Non-compliant records are more prevalent among certain building types than others, even after accounting for differences in total record counts.
combo_counts <- df1 %>%
filter(!is.na(building_type), !is.na(compliance_status)) %>%
count(building_type, compliance_status, sort = TRUE) %>%
mutate(prob = n / sum(n))
combo_counts %>% slice_head(n = 10) # most common
## # A tibble: 10 × 4
## building_type compliance_status n prob
## <fct> <fct> <int> <dbl>
## 1 NonResidential Compliant 12693 0.366
## 2 Multifamily LR (1-4) Compliant 9920 0.286
## 3 Multifamily MR (5-9) Compliant 6574 0.189
## 4 Multifamily HR (10+) Compliant 1189 0.0343
## 5 NonResidential Not Compliant 987 0.0284
## 6 SPS-District K-12 Compliant 825 0.0238
## 7 Nonresidential COS Compliant 641 0.0185
## 8 Multifamily LR (1-4) Not Compliant 622 0.0179
## 9 Campus Compliant 405 0.0117
## 10 Multifamily MR (5-9) Not Compliant 401 0.0116
combo_counts %>% slice_tail(n = 10) # least common
## # A tibble: 10 × 4
## building_type compliance_status n prob
## <fct> <fct> <int> <dbl>
## 1 Nonresidential COS Compliant 641 0.0185
## 2 Multifamily LR (1-4) Not Compliant 622 0.0179
## 3 Campus Compliant 405 0.0117
## 4 Multifamily MR (5-9) Not Compliant 401 0.0116
## 5 Nonresidential WA Compliant 207 0.00597
## 6 SPS-District K-12 Not Compliant 113 0.00326
## 7 Multifamily HR (10+) Not Compliant 86 0.00248
## 8 Campus Not Compliant 18 0.000519
## 9 Nonresidential COS Not Compliant 10 0.000288
## 10 Nonresidential WA Not Compliant 8 0.000231
A clean, readable option is a heatmap tile plot:
ggplot(combo_counts, aes(x = building_type, y = compliance_status, fill = n)) +
geom_tile() +
labs(
title = "Counts of Building Type × Compliance Status",
x = "Building type",
y = "Compliance status"
) +
theme(axis.text.x = element_text(angle = 45, hjust = 1))
Across all groupings, probability-based reasoning highlights how unevenly building records are distributed across categories.
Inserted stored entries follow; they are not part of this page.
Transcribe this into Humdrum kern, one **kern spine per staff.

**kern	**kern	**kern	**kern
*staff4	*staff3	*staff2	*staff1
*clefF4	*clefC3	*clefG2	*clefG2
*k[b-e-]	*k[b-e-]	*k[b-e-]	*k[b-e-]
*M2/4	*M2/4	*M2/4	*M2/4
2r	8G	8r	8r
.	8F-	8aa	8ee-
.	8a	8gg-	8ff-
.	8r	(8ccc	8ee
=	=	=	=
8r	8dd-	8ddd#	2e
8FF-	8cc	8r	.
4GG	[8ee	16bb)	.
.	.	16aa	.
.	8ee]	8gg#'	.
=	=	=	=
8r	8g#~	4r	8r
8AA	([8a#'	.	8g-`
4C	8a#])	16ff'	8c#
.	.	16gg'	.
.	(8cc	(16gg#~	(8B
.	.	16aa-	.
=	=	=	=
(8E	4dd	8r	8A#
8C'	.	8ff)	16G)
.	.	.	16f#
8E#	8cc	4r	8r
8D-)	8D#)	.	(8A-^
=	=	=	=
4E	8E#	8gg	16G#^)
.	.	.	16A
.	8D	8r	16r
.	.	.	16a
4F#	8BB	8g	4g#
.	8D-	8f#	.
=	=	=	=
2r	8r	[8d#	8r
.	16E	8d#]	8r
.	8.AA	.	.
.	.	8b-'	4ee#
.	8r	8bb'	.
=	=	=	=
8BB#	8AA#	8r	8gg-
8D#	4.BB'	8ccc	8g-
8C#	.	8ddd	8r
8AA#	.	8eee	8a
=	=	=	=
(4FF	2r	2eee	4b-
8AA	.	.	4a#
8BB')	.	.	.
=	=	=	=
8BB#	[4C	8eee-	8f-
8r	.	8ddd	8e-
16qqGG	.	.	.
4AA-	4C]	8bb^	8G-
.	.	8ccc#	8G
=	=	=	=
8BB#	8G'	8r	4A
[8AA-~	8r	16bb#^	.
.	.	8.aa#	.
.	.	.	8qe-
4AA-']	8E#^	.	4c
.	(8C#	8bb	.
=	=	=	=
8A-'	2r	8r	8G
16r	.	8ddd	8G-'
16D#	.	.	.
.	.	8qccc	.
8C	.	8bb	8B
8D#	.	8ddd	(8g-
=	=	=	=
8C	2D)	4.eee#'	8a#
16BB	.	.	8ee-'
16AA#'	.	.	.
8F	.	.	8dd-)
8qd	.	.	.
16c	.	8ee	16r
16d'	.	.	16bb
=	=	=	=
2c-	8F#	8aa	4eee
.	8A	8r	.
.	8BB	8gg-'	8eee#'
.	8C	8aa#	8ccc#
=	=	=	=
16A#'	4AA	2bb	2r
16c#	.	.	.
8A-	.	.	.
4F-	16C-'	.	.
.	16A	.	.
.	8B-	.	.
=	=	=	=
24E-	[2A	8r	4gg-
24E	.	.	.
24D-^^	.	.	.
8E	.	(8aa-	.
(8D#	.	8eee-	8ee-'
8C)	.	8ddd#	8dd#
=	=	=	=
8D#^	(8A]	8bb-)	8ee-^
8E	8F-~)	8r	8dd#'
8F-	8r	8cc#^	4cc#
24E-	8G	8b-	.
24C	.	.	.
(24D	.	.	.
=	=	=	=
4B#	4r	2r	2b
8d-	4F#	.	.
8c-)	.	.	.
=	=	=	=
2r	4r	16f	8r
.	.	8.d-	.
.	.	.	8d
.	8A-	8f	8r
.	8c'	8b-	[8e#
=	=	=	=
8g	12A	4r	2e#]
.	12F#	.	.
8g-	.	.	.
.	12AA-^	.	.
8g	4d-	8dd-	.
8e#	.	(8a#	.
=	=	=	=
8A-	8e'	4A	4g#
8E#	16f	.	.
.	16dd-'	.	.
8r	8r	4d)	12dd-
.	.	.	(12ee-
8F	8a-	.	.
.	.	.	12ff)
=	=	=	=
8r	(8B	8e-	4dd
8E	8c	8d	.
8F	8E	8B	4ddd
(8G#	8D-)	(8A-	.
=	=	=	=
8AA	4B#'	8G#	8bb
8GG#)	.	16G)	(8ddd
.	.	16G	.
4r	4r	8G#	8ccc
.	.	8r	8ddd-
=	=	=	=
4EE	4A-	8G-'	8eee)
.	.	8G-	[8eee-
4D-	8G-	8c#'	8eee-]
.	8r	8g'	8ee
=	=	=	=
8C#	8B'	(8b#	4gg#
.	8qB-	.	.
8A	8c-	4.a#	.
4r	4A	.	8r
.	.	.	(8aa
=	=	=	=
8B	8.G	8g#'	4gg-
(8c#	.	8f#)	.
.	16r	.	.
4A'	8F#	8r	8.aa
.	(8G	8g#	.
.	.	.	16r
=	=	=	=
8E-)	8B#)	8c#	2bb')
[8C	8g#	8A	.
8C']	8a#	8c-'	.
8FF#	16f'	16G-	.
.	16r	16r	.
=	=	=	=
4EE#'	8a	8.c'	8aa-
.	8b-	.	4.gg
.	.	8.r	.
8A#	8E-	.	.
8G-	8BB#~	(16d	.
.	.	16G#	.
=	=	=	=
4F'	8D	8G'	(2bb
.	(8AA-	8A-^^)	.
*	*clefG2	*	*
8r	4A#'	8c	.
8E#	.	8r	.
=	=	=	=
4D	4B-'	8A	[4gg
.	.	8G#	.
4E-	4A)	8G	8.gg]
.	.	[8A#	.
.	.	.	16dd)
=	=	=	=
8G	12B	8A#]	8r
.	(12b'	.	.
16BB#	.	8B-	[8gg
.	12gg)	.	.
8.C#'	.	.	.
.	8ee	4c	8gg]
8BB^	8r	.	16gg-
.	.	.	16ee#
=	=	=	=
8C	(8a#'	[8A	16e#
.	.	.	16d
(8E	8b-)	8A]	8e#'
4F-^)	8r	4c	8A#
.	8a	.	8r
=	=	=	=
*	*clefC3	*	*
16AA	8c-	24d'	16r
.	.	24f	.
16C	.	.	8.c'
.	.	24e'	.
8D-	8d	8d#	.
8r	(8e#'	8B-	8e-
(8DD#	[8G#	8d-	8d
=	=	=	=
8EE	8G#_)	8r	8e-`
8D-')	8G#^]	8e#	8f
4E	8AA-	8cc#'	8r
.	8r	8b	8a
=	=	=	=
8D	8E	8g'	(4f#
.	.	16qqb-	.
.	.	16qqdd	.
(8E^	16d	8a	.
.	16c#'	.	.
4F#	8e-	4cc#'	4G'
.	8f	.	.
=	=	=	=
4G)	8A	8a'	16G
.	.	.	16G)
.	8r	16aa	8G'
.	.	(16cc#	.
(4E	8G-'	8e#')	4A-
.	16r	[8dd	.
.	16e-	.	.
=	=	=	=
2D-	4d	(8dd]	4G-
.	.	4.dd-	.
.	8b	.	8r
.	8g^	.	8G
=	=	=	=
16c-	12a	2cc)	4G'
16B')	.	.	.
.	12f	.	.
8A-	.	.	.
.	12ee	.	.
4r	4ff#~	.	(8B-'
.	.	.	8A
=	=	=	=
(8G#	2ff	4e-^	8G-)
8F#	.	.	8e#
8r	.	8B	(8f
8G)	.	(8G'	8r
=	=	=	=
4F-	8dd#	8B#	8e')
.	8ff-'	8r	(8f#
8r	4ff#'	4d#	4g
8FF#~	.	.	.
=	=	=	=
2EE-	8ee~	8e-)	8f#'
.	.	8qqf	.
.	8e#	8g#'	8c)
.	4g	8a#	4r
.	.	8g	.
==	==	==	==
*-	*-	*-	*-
Group size plays a critical role in interpretation, as rare groups may exhibit more variability or reflect structural characteristics of the city rather than random noise. These grouped analyses provide a foundation for future statistical testing and deeper modeling of energy efficiency and emissions patterns.